▶ Dataset entries:
--- begin ---
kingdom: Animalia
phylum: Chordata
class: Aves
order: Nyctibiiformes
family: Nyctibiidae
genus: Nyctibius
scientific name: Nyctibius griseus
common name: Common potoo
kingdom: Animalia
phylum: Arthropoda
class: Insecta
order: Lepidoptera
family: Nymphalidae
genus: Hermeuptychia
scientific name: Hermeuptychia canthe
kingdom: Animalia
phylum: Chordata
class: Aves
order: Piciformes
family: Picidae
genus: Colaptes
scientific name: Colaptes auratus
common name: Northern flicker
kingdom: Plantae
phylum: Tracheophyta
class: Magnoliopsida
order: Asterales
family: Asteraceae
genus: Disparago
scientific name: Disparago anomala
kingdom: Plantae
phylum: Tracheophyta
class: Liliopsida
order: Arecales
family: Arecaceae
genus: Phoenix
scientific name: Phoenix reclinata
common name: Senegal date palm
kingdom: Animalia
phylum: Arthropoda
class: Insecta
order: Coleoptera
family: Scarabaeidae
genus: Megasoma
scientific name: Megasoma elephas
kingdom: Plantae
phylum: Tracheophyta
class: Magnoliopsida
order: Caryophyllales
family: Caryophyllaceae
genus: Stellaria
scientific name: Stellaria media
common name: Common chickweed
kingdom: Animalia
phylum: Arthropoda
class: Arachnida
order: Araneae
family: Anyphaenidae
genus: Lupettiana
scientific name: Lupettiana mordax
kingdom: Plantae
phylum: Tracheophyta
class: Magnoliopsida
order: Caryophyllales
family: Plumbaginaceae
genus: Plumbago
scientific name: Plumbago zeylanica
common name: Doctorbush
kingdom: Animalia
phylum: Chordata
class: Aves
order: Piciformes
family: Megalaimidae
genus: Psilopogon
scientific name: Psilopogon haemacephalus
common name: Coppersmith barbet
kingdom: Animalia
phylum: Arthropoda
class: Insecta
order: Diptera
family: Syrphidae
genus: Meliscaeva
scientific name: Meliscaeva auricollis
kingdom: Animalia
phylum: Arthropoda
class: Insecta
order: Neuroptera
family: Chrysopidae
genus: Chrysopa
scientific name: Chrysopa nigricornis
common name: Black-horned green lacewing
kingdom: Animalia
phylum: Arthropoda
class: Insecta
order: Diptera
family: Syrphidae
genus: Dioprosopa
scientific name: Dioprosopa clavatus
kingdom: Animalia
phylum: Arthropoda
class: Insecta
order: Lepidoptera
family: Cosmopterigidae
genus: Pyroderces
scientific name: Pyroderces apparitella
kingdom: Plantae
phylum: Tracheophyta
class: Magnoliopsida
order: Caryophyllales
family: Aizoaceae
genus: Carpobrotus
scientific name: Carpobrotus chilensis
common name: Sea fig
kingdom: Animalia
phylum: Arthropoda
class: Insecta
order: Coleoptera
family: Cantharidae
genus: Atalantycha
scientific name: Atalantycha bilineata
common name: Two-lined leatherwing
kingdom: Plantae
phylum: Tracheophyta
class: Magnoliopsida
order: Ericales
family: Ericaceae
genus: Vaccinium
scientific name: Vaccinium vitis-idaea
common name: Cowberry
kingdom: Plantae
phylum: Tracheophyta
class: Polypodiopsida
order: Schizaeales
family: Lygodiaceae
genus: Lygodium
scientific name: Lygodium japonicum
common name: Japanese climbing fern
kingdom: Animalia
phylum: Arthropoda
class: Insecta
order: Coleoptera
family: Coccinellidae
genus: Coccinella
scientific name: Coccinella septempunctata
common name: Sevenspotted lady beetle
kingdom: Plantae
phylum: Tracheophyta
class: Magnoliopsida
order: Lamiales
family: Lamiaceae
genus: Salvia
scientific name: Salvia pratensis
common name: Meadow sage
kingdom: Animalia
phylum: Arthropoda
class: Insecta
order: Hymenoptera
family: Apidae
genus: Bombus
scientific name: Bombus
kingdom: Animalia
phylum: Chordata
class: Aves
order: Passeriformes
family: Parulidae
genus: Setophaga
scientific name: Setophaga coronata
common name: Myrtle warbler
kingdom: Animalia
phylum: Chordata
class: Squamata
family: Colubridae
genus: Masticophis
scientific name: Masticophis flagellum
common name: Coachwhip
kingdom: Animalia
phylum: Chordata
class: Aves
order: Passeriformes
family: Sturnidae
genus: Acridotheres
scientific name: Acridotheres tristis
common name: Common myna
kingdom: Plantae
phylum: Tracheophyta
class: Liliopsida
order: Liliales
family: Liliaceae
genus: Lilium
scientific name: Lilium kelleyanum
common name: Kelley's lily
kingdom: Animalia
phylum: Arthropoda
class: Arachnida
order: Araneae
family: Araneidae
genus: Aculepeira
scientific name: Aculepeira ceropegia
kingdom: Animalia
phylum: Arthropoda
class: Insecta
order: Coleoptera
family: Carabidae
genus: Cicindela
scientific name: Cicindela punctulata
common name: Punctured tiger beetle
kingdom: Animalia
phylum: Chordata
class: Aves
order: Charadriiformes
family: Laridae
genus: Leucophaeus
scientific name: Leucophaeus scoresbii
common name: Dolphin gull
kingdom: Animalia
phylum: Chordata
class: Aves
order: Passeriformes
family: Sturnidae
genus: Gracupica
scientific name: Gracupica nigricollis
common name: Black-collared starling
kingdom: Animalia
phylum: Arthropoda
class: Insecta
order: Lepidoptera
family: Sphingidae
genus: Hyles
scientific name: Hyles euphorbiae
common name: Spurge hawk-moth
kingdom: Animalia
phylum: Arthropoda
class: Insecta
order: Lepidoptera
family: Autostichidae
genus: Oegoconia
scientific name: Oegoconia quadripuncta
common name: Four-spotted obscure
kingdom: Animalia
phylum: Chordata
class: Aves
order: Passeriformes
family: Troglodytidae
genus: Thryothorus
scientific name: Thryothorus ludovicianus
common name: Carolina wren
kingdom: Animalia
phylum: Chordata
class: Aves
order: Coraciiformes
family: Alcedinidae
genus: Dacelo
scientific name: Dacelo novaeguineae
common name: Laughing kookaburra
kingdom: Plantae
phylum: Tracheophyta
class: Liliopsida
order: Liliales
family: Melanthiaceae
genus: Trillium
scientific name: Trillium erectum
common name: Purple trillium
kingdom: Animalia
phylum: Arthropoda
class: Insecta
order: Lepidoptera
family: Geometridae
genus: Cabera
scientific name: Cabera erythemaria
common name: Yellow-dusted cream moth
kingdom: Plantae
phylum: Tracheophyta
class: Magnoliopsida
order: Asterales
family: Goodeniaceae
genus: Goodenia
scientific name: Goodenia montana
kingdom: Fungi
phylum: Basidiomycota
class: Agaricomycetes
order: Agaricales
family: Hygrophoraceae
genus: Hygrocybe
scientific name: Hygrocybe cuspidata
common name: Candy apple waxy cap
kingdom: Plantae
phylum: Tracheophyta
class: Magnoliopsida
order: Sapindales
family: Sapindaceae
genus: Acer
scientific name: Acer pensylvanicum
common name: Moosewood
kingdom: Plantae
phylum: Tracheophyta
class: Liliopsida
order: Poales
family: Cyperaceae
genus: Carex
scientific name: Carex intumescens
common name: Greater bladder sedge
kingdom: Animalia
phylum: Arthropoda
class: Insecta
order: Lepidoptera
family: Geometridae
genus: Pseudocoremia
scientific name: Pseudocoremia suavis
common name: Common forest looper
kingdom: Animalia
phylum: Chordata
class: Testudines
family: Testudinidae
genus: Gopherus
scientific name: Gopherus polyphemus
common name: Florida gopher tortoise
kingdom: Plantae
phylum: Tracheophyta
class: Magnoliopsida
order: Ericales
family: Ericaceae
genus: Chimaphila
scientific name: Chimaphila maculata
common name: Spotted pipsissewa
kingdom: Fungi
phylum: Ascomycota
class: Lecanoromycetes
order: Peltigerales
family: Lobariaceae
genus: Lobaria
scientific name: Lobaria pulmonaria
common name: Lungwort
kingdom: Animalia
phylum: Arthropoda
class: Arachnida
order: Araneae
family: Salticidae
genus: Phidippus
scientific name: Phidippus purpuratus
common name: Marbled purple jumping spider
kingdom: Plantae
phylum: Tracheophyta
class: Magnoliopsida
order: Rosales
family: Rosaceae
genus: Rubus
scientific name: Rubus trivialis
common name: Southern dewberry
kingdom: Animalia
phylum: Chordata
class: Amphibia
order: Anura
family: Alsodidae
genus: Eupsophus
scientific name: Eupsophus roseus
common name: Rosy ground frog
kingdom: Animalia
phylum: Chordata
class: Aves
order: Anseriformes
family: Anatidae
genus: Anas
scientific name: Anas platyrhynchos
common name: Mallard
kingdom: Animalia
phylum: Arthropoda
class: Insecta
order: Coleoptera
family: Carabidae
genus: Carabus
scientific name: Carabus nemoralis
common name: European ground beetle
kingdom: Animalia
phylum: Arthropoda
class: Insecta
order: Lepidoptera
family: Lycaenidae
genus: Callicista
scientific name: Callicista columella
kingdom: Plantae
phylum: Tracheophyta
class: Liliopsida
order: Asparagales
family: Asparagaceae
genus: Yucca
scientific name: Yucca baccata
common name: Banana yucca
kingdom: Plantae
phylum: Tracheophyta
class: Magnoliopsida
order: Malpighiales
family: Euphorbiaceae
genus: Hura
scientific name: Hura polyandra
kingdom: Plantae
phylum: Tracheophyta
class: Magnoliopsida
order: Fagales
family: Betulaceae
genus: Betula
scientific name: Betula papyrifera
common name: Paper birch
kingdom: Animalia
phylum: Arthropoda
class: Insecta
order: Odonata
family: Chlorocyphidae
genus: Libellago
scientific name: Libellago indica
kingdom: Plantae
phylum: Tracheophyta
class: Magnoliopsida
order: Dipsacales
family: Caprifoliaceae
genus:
--- end ---
▶ The exercise: Print the part of the records that opens with the line containing "common name: Sevenspotted lady beetle" and closes with the line containing "genus: Acridotheres", copying every line in it word for word and including both end lines.

▶ Result of this exercise:
common name: Sevenspotted lady beetle
kingdom: Plantae
phylum: Tracheophyta
class: Magnoliopsida
order: Lamiales
family: Lamiaceae
genus: Salvia
scientific name: Salvia pratensis
common name: Meadow sage
kingdom: Animalia
phylum: Arthropoda
class: Insecta
order: Hymenoptera
family: Apidae
genus: Bombus
scientific name: Bombus
kingdom: Animalia
phylum: Chordata
class: Aves
order: Passeriformes
family: Parulidae
genus: Setophaga
scientific name: Setophaga coronata
common name: Myrtle warbler
kingdom: Animalia
phylum: Chordata
class: Squamata
family: Colubridae
genus: Masticophis
scientific name: Masticophis flagellum
common name: Coachwhip
kingdom: Animalia
phylum: Chordata
class: Aves
order: Passeriformes
family: Sturnidae
genus: Acridotheres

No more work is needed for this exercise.